> _Task description_
Turn the stretch of the data from the line containing "Where does the data first go above 1?" through the end into a numbered list. Leave out the blank lines and the pictures.

——

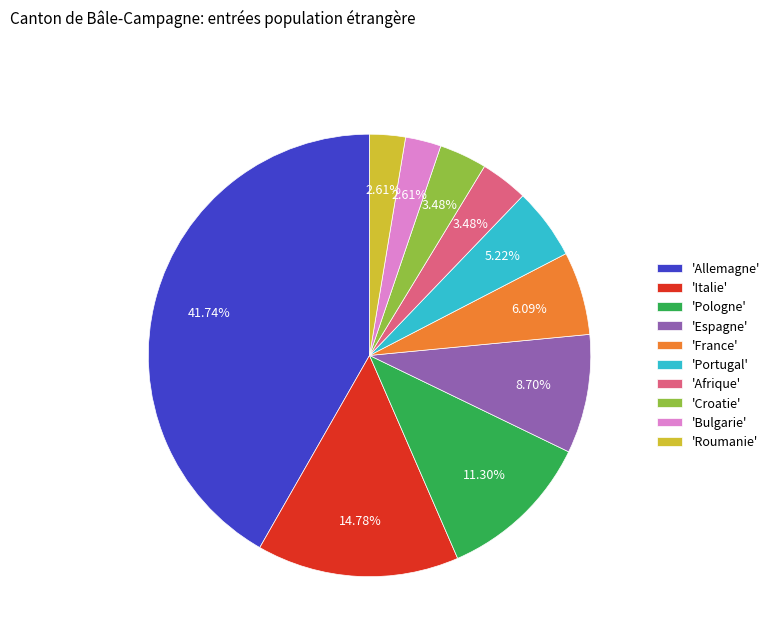

To the nearest percent, what is the difference between the largest and smallest slice percentages?

39%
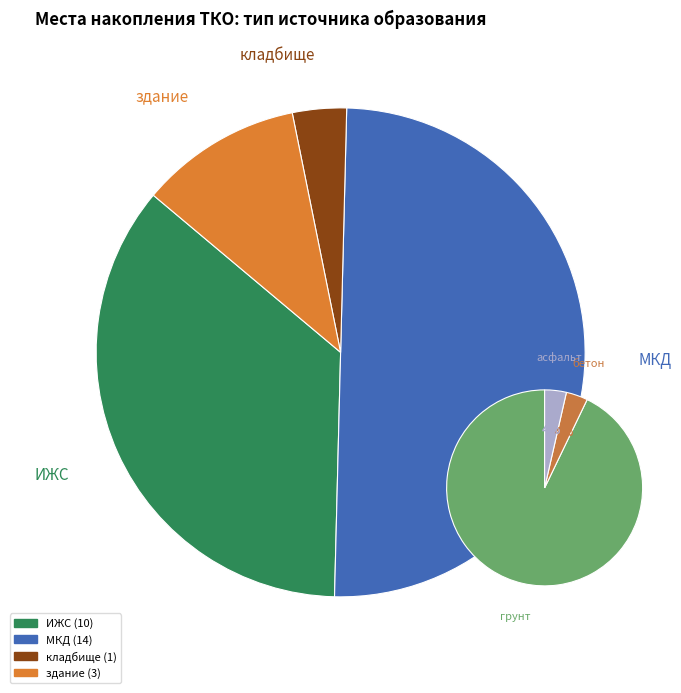

True or false: грунт accounts for 16% of the total.

False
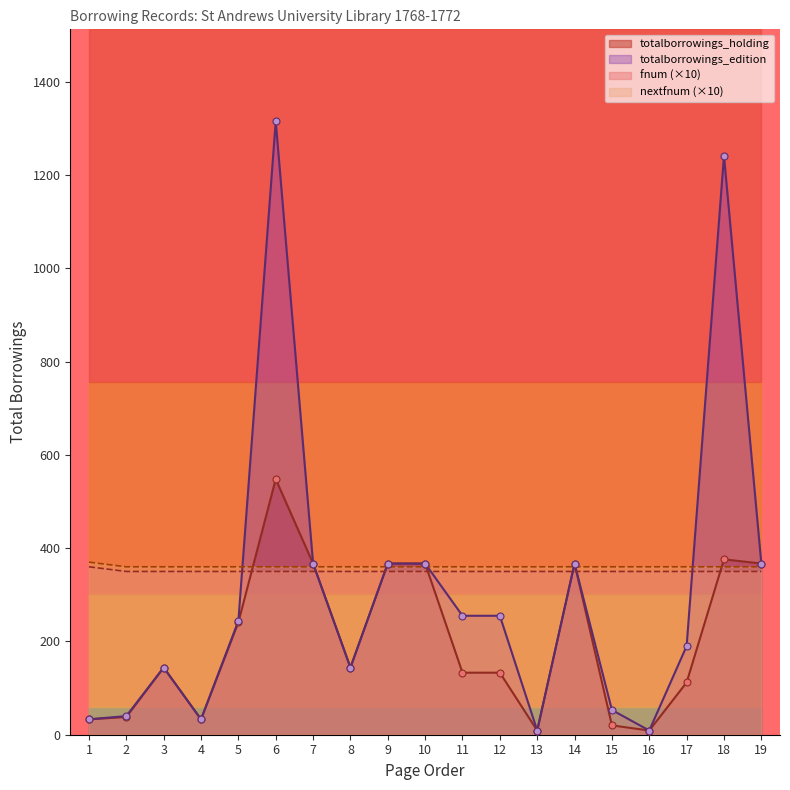

Which series contains the highest Y value?

nextfnum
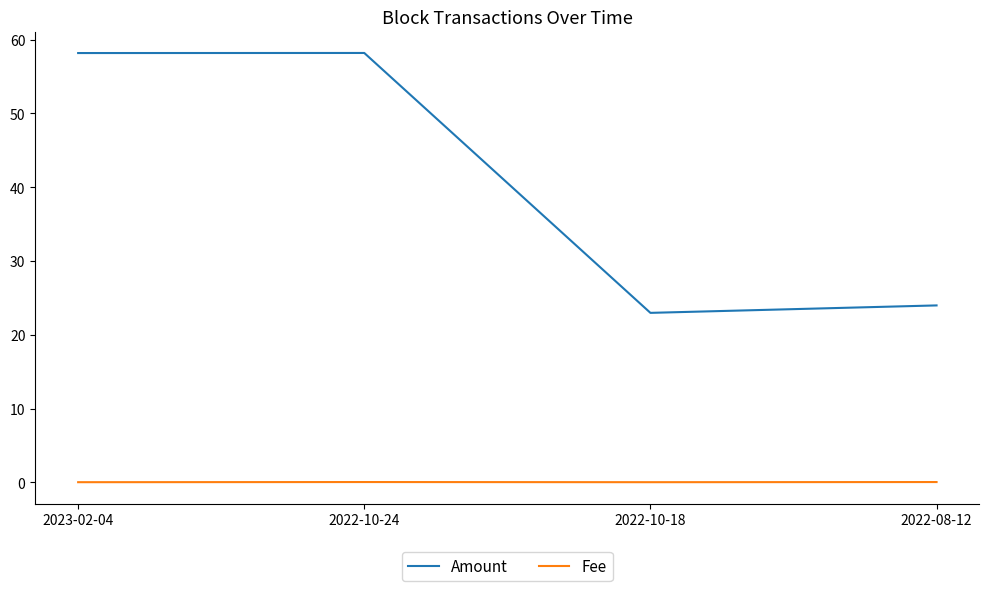

Is the value of Fee at 2022-10-24 greater than the value of Amount at 2022-10-18?

No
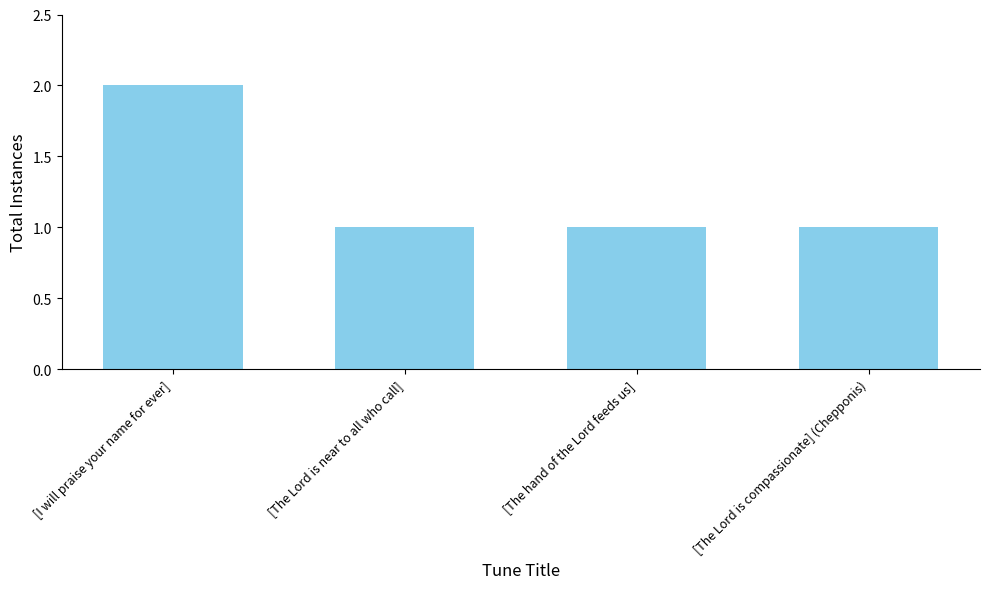

How many bars are there in total?

4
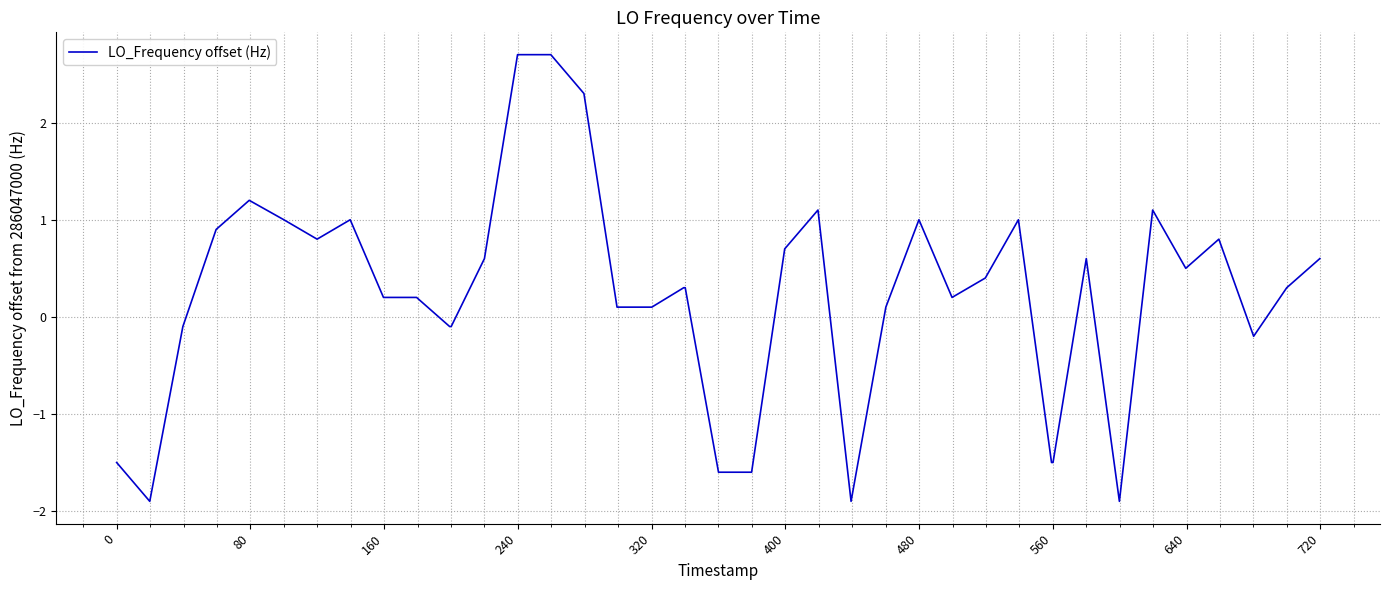

What is the sum of all values?

8.9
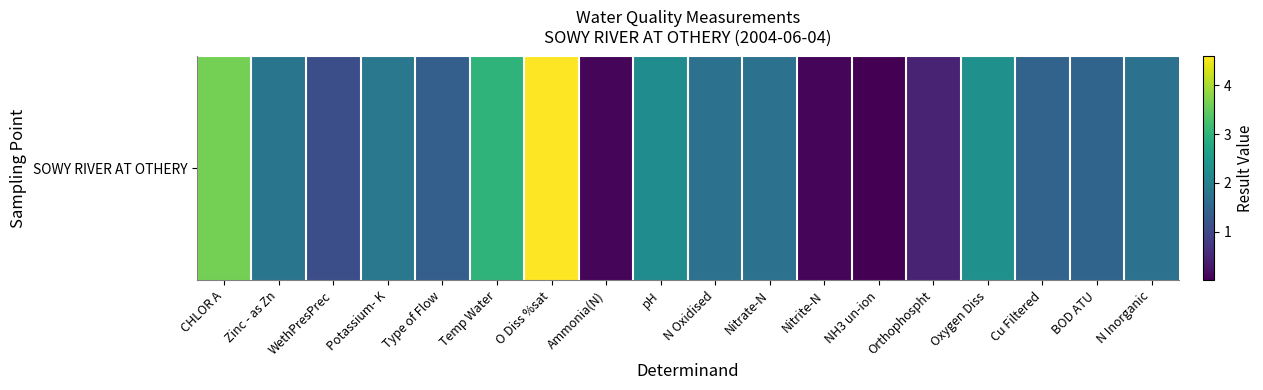

Where does the data first go above 1?

CHLOR A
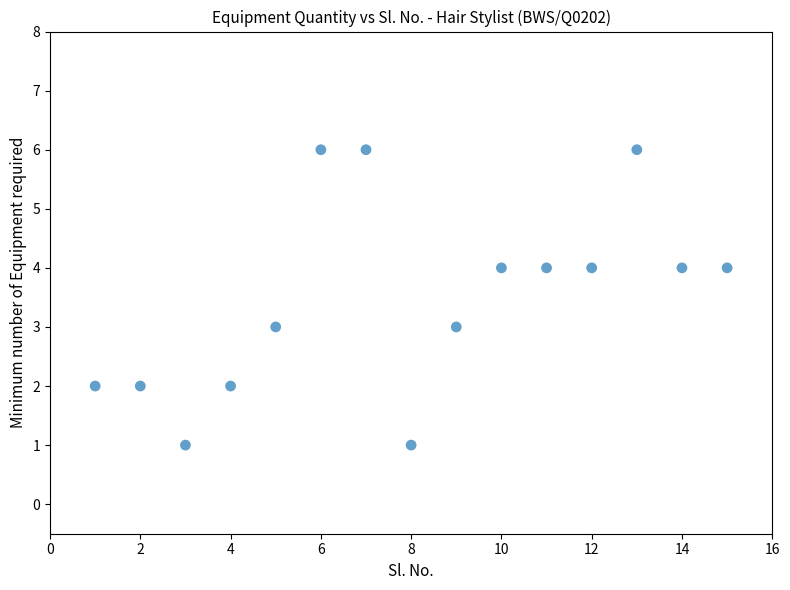

What is the range of X values (max minus min)?

14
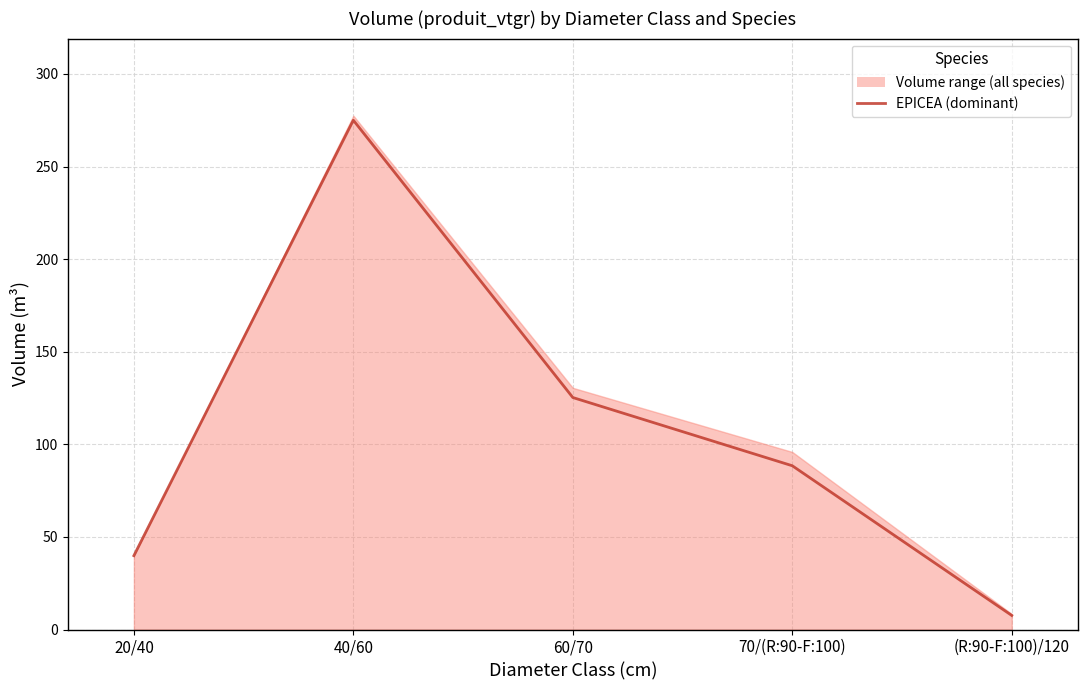

How many data points are above 88?

3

——

> _Answer to the exercise_
1. Where does the data first go above 1?
2. CHLOR A
3. What is the range of X values (max minus min)?
4. 14
5. How many data points are above 88?
6. 3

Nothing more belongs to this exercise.